• Work instruction: Set out exactly every line of the entries below, starting at the line that holds "thumb cmc: (61, 200)" and stopping after the line that holds "ring pip: (66, 127)".

• Extracted data entries:

* * * * * * * * *

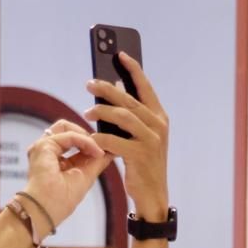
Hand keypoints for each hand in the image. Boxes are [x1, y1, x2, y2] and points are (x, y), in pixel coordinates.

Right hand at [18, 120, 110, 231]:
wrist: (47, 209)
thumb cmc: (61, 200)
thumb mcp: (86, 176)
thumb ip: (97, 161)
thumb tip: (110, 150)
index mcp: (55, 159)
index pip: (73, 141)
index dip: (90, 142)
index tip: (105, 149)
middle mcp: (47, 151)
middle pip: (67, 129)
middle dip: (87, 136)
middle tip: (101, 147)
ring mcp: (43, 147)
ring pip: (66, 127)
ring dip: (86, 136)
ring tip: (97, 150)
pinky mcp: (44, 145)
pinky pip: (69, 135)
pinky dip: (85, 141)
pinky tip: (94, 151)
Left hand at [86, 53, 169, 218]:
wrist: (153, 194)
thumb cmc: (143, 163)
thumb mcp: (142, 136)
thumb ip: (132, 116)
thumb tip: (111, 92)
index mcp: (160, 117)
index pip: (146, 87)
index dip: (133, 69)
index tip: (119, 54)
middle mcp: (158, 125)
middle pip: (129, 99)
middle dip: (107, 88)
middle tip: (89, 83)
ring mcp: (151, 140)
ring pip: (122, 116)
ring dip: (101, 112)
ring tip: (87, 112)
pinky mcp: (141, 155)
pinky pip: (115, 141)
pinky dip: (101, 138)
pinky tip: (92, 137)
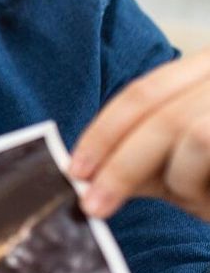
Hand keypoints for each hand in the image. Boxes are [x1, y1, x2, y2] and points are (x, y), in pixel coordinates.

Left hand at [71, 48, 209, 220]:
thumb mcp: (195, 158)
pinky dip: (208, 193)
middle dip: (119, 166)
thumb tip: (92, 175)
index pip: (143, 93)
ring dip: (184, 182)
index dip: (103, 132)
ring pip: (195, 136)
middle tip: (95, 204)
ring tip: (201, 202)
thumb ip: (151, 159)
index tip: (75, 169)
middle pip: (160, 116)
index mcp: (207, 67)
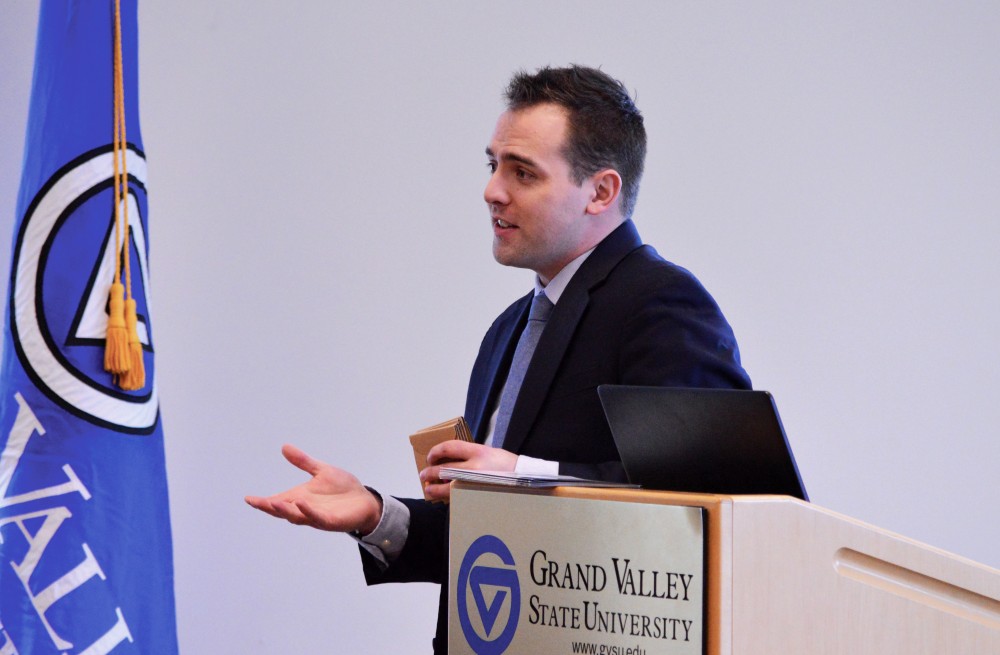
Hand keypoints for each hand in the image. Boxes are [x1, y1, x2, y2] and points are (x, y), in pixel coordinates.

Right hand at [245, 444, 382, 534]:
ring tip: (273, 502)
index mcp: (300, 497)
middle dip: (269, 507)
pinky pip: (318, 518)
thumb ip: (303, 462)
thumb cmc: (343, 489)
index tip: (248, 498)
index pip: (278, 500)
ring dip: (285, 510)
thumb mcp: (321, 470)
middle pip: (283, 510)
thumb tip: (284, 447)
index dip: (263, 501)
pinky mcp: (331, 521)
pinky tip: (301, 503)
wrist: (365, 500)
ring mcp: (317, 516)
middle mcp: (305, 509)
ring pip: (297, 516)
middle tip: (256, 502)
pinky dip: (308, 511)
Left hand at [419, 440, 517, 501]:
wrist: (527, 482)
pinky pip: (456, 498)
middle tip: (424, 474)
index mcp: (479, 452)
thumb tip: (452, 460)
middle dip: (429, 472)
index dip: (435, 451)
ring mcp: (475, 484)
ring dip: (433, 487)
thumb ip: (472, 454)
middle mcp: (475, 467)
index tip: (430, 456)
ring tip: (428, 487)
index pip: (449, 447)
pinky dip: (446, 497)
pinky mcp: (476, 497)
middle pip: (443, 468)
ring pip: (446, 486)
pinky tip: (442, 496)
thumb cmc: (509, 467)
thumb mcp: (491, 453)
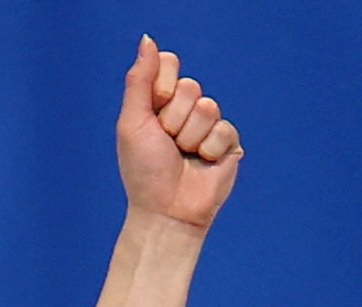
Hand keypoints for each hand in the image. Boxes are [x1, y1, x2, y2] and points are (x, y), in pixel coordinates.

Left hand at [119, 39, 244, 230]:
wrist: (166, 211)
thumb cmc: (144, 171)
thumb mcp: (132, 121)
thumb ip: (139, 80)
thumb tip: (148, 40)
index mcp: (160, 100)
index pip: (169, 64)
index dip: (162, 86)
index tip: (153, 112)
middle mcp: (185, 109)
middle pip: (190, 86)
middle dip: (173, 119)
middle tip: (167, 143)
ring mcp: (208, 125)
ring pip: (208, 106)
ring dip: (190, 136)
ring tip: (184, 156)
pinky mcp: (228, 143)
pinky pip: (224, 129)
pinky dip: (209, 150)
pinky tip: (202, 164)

* * * * * * * * *

• Worked solution:
thumb cmc: (61, 200)
thumb mcp: (86, 176)
thumb ip: (97, 161)
thumb tip: (110, 150)
index mcp: (55, 159)
index pip: (73, 141)
index dip: (90, 142)
index tip: (105, 149)
middle mcp: (47, 151)
middle pip: (67, 129)
middle dip: (87, 136)
middle tip: (101, 147)
ring mcp: (43, 147)
ring pip: (66, 127)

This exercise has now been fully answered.